I soggetti interessati
Altra situazione è quelle degli uomini violenti che hanno scontato la pena ed oggi sono fuori, ma per i quali la recidiva è dietro l'angolo; oppure gli uomini che hanno iniziato in carcere il percorso di riabilitazione ma non l'hanno concluso avendo finito di scontare la pena. Inoltre ci sono gli uomini non ancora condannati ma posti in carcere preventivo: anche per essi è pensabile l'accesso ai domiciliari al termine del percorso di riabilitazione. Un ultimo gruppo di soggetti potenzialmente interessati - si legge nella Relazione - 'è rappresentato dagli uomini che sono autori di violenza ma non sono stati denunciati o rispetto ai quali non sono state ancora adottate misure restrittive' che 'costituiscono la parte più ampia degli autori di violenza', e nel loro caso 'si opererebbe in autentica prevenzione del reato, piuttosto che nella sua punizione o correzione postuma'.
Pochi i centri di recupero
A questa molteplicità di situazione si può rispondere potenziando i 'Centri per il trattamento degli uomini maltrattanti' che tuttavia sono pochi sul territorio italiano e per i quali non esistono ancora leggi per adottare linee guida nazionali o per il loro accreditamento. Senza parlare degli scarsi finanziamenti finora messi in campo (8 milioni nell'ultima legge di Bilancio). 'I Centri per la rieducazione degli uomini autori di violenza, svolto in rete con i Centri antiviolenza, con le Forze dell'ordine, con i servizi pubblici, gli enti istituzionali e la magistratura, costituiscono un servizio di interesse pubblico e come tale deve essere finanziato con risorse pubbliche', sottolinea la relazione. La relazione si conclude sollecitando la rapida approvazione di due ddl, già incardinati in Senato, che contengono nel dettaglio le norme da aggiungere a quelle esistenti, da far poi confluire in un Testo Unico.

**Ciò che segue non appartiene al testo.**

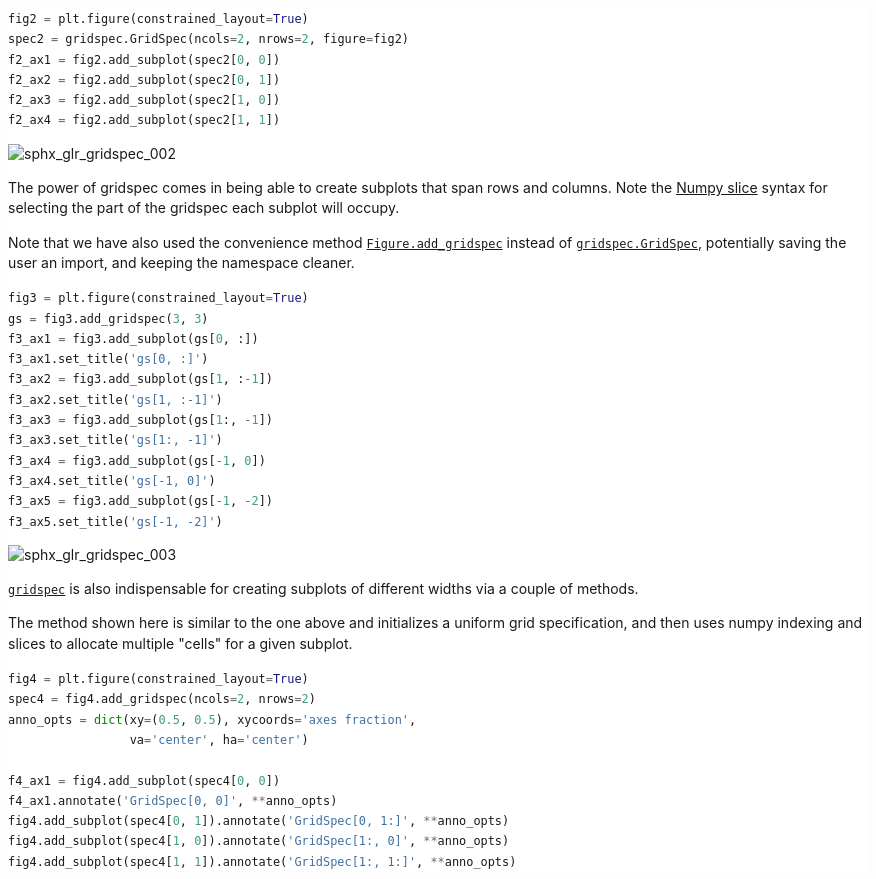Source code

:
 ``` python
fig2 = plt.figure(constrained_layout=True)
spec2 = gridspec.GridSpec(ncols=2, nrows=2, figure=fig2)
f2_ax1 = fig2.add_subplot(spec2[0, 0])
f2_ax2 = fig2.add_subplot(spec2[0, 1])
f2_ax3 = fig2.add_subplot(spec2[1, 0])
f2_ax4 = fig2.add_subplot(spec2[1, 1])
```

![sphx_glr_gridspec_002](https://matplotlib.org/_images/sphx_glr_gridspec_002.png)

The power of gridspec comes in being able to create subplots that span
rows and columns. Note the
[Numpy slice](https://docs.scipy.org/doc/numpy/reference/arrays.indexing.html)
syntax for selecting the part of the gridspec each subplot will occupy.

Note that we have also used the convenience method [``Figure.add_gridspec``](https://matplotlib.orgapi/_as_gen/matplotlib.figure.Figure.html#matplotlib.figure.Figure.add_gridspec)
instead of [``gridspec.GridSpec``](https://matplotlib.orgapi/_as_gen/matplotlib.gridspec.GridSpec.html#matplotlib.gridspec.GridSpec), potentially saving the user an import,
and keeping the namespace cleaner.

``` python
fig3 = plt.figure(constrained_layout=True)
gs = fig3.add_gridspec(3, 3)
f3_ax1 = fig3.add_subplot(gs[0, :])
f3_ax1.set_title('gs[0, :]')
f3_ax2 = fig3.add_subplot(gs[1, :-1])
f3_ax2.set_title('gs[1, :-1]')
f3_ax3 = fig3.add_subplot(gs[1:, -1])
f3_ax3.set_title('gs[1:, -1]')
f3_ax4 = fig3.add_subplot(gs[-1, 0])
f3_ax4.set_title('gs[-1, 0]')
f3_ax5 = fig3.add_subplot(gs[-1, -2])
f3_ax5.set_title('gs[-1, -2]')
```

![sphx_glr_gridspec_003](https://matplotlib.org/_images/sphx_glr_gridspec_003.png)

[``gridspec``](https://matplotlib.orgapi/gridspec_api.html#module-matplotlib.gridspec) is also indispensable for creating subplots
of different widths via a couple of methods.

The method shown here is similar to the one above and initializes a
uniform grid specification,
and then uses numpy indexing and slices to allocate multiple
"cells" for a given subplot.

``` python
fig4 = plt.figure(constrained_layout=True)
spec4 = fig4.add_gridspec(ncols=2, nrows=2)
anno_opts = dict(xy=(0.5, 0.5), xycoords='axes fraction',
                 va='center', ha='center')

f4_ax1 = fig4.add_subplot(spec4[0, 0])
f4_ax1.annotate('GridSpec[0, 0]', **anno_opts)
fig4.add_subplot(spec4[0, 1]).annotate('GridSpec[0, 1:]', **anno_opts)
fig4.add_subplot(spec4[1, 0]).annotate('GridSpec[1:, 0]', **anno_opts)
fig4.add_subplot(spec4[1, 1]).annotate('GridSpec[1:, 1:]', **anno_opts)
```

'Il salto di qualità è credere alle donne'
'Oggi con questa relazione sugli uomini maltrattanti approvata all'unanimità compiamo finalmente un cambio di passo, un salto di qualità: rispetto alla violenza contro le donne chiediamo agli uomini una chiara e netta assunzione di responsabilità, abbandonando per sempre la visione secondo la quale qualcosa nel comportamento femminile ha causato la violenza. La violenza contro le donne non è un raptus né una malattia, ma un fenomeno strutturale. Alle donne crediamo e agli uomini chiediamo un'assunzione di responsabilità. Di questo lavoro sono orgogliosa e ringrazio tutti i commissari, perché è un tassello importante della battaglia culturale contro l'asimmetria di potere, gli stereotipi e i pregiudizi della società patriarcale sottesi alla violenza di genere'. Lo ha detto in Aula la senatrice del Pd Valeria Valente, presidente della Commissione Femminicidio. 'Deve essere chiaro - ha continuato Valente - che resta ferma la condanna e la sanzione del comportamento e soprattutto che nei centri per il recupero non si lavora perché gli uomini maltrattanti possano tornare insieme alle donne abusate come se niente fosse accaduto, ma perché possano cambiare la loro modalità di rapporto malata rispetto all'altro sesso. Lavoriamo su un'assunzione di responsabilità. Anche sui benefici, che la legislazione ora prevede di poter concedere in caso di frequenza dei corsi, diciamo chiaramente che devono essere successivi a una valutazione sui risultati e sull'eventuale persistente pericolosità sociale degli autori dei reati. Chiediamo poi che ci siano standard di qualità e formazione degli operatori e diciamo no alla guerra tra poveri. I centri per gli uomini maltrattanti non devono contendere le risorse ai centri antiviolenza, ma far parte di una rete per la quale vanno aumentate le risorse'.